At one point or another, you must have heard the saying: “Better to have loved and lost than never to have loved at all.” If you haven’t, I’m sorry to bring it up and apologize in advance to ruin your perception of it. First off, a history lesson – the saying come’s from Alfred Lord Tennyson’s 1850 poem In Memoriam:
I hold it true, whate’er befall;
I feel it, when I sorrow most;
‘Tis better to have loved and lost
Than never to have loved at all.
Despite the misconception that this is a wonderful saying and how it inspires one to love – it could not be more misleading. It baffles me that the idea of love has superseded intelligence, growth and innovation. It is the emotion that is most applauded and lusted after, yet it is the only that often has a direct negative reaction: pain, sadness and depression. Considering the risk involved, it indeed might not be better to have loved and lost than not loved at all.
Here’s how I see it…
Something that is said to complete you, make you happy and essentially help you get better in life is so closely related to the thing that holds you back, throws you in a endless pit and might lead to the darkest thoughts – it is a difficult choice to make. If you haven’t yet had the experience to feel love, then who is to say that your life isn’t better off?

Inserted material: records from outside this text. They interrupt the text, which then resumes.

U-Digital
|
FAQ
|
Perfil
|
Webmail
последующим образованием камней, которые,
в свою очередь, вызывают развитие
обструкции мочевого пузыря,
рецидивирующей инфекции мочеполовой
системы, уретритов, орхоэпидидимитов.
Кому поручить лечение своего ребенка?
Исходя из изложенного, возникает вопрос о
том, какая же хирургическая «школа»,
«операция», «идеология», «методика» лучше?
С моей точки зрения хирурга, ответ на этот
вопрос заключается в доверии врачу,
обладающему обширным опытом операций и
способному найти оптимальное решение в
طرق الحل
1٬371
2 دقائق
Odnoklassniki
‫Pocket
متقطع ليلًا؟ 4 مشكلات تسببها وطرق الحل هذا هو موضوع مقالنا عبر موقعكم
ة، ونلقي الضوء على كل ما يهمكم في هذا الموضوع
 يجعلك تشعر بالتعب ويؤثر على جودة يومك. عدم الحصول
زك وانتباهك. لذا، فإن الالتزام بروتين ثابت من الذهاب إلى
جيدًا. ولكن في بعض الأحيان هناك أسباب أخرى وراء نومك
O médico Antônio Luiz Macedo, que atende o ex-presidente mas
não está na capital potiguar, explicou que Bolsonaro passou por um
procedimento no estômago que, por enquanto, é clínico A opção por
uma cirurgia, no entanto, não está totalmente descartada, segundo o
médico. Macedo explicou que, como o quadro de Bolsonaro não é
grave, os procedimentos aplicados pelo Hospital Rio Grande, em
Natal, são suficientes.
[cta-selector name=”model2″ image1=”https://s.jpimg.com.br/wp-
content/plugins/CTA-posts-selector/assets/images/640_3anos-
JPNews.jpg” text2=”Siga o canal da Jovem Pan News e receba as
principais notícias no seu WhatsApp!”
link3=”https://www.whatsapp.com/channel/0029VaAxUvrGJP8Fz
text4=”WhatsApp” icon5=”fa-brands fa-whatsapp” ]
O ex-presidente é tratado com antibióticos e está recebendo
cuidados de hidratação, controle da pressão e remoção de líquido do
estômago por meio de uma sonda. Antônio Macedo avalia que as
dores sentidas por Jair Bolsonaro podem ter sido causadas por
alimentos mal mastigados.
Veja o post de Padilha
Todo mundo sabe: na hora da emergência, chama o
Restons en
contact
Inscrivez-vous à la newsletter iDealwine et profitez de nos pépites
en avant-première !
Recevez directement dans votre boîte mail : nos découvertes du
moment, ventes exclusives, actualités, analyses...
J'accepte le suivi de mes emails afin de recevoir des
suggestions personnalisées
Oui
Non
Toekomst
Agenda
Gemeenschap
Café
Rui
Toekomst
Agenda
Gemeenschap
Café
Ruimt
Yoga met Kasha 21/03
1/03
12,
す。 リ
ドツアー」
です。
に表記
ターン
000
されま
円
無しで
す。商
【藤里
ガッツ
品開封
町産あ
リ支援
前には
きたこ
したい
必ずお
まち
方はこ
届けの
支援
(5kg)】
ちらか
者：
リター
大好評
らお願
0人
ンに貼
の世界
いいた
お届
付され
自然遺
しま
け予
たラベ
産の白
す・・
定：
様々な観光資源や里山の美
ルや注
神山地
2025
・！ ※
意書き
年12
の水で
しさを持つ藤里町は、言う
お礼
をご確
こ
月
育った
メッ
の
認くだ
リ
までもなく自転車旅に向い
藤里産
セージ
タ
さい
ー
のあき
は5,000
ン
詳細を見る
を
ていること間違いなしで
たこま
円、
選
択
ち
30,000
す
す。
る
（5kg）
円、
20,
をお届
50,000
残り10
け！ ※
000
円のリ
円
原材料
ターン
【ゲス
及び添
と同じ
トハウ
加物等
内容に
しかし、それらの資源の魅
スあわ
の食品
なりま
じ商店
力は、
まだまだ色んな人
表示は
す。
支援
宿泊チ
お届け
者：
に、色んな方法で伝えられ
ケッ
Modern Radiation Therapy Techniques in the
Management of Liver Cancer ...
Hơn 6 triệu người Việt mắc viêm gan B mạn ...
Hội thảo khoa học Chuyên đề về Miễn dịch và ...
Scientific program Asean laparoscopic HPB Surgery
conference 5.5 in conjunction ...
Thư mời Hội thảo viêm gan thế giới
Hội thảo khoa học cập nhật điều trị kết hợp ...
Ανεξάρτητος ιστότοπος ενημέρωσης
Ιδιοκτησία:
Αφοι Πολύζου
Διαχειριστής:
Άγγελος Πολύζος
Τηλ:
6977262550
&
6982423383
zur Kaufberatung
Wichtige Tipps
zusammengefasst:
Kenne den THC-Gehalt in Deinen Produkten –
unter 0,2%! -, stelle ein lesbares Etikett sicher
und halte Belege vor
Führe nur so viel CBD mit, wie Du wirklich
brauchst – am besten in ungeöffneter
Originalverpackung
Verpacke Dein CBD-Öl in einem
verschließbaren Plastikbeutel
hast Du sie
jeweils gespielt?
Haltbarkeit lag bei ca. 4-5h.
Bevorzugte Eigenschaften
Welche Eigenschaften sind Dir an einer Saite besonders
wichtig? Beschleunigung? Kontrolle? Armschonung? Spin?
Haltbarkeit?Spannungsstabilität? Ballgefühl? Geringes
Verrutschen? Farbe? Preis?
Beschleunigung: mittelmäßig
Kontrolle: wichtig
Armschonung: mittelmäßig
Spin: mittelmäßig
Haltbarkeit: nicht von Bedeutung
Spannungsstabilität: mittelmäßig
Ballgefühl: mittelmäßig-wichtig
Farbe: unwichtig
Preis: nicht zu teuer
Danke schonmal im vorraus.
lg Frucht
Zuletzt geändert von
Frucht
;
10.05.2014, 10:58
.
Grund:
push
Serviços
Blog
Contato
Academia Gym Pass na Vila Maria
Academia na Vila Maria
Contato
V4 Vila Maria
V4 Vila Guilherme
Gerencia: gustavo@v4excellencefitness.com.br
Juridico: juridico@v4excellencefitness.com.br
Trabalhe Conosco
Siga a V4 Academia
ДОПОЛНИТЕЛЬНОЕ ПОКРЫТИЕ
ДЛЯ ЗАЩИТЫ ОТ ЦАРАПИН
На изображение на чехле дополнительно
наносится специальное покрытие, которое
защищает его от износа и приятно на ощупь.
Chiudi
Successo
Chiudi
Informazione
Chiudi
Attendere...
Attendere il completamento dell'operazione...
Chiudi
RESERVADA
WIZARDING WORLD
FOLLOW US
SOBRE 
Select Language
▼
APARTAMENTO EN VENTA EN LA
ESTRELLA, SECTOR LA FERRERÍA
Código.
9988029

It can easily be compared to money. Now would it make sense to say: it would be better to have money and lost it all, than have no money at all.
Personally, I do not agree with it as it mocks all those who haven’t loved or lost. It is perfectly acceptable not to have loved at all and be happy, than have loved/lost to be miserable. As individuals, we are capable of love but we are also capable of being by ourselves to achieve whatever it is to be happy. The point is not to consciously avoid love, but it to make an effort to be happy in whatever state you are!